O campeão de vendas eletrificadas em 2020, referência absoluta nos híbridos, a Toyota acredita que os 'elétricos são sobrevalorizados'. Palavras do CEO da marca, Akio Toyoda, que avisou que os defensores da eletrificação desvalorizam a pegada ecológica da produção de energia e aponta o desemprego massivo como uma das consequências diretas da travagem na produção de motores de combustão.
“O atual modelo de negócio da indústria automóvel irá colapsar”, afirmou em dezembro, durante a conferência anual da Associação de Construtores Automóveis Japoneses (JAMA), de que é presidente. O executivo usou palavras fortes no rescaldo do anúncio recente do governo japonês com a intenção de travar a comercialização de modelos equipados com motor de combustão interna a partir de 2035.

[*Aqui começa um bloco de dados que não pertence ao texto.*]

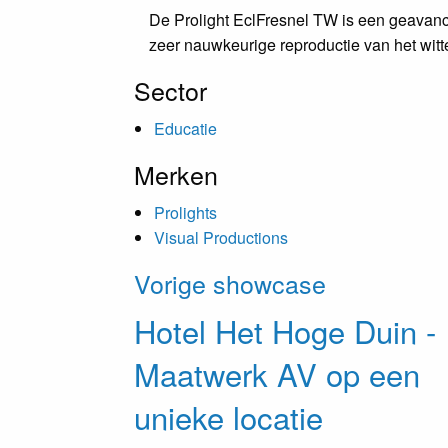
De Prolight EclFresnel TW is een geavanc
zeer nauwkeurige reproductie van het witt
Sector
Educatie
Merken
Prolights
Visual Productions
Vorige showcase
Hotel
Het Hoge Duin
-
Maatwerk AV op een
unieke locatie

Akio Toyoda, projetando o futuro elétrico da indústria automóvel, sublinhou que grande parte da eletricidade naquele país é gerada pela queima de carvão e de gás natural, pelo que o aumento do número de automóveis elétricos per si não tem de significar a desejada redução das emissões. “Quantos mais VE nós construímos, pior fica o [o valor emitido de] dióxido de carbono. Quando os políticos andam a dizer ‘vamos acabar com todos os carros que usam gasolina’, será que percebem isso?”, perguntou.

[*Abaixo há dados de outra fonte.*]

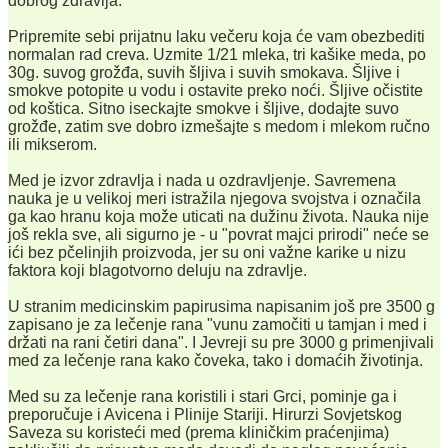
dobrog zdravlja.
Pripremite sebi prijatnu laku večeru koja će vam obezbediti
normalan rad creva. Uzmite 1/21 mleka, tri kašike meda, po
30g. suvog grožđa, suvih šljiva i suvih smokava. Šljive i
smokve potopite u vodu i ostavite preko noći. Šljive očistite
od koštica. Sitno iseckajte smokve i šljive, dodajte suvo
grožđe, zatim sve dobro izmešajte s medom i mlekom ručno
ili mikserom.
Med je izvor zdravlja i nada u ozdravljenje. Savremena
nauka je u velikoj meri istražila njegova svojstva i označila
ga kao hranu koja može uticati na dužinu života. Nauka nije
još rekla sve, ali sigurno je - u "povrat majci prirodi" neće se
ići bez pčelinjih proizvoda, jer su oni važne karike u nizu
faktora koji blagotvorno deluju na zdravlje.
U stranim medicinskim papirusima napisanim još pre 3500 g
zapisano je za lečenje rana "vunu zamočiti u tamjan i med i
držati na rani četiri dana". I Jevreji su pre 3000 g primenjivali
med za lečenje rana kako čoveka, tako i domaćih životinja.
Med su za lečenje rana koristili i stari Grci, pominje ga i
preporučuje i Avicena i Plinije Stariji. Hirurzi Sovjetskog
Saveza su koristeći med (prema kliničkim praćenjima)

A ID da Toyota já tem nome
Independente da posição algo contra corrente, a Toyota prepara-se mesmo para lançar o seu primeiro automóvel 100% elétrico, que deverá iniciar ofensiva nova de produto na marca. O novo carro, revelado na imagem ‘teaser’ acima, vai ser conhecido a 19 de abril, e será o primeiro de uma nova família de modelos elétricos, a BZ, acrónimo de Beyond Zero, em referência à motorização de emissões zero.

A Toyota pretende lançar seis novos modelos 100% elétricos durante o próximo ano; três em exclusivo para o mercado europeu.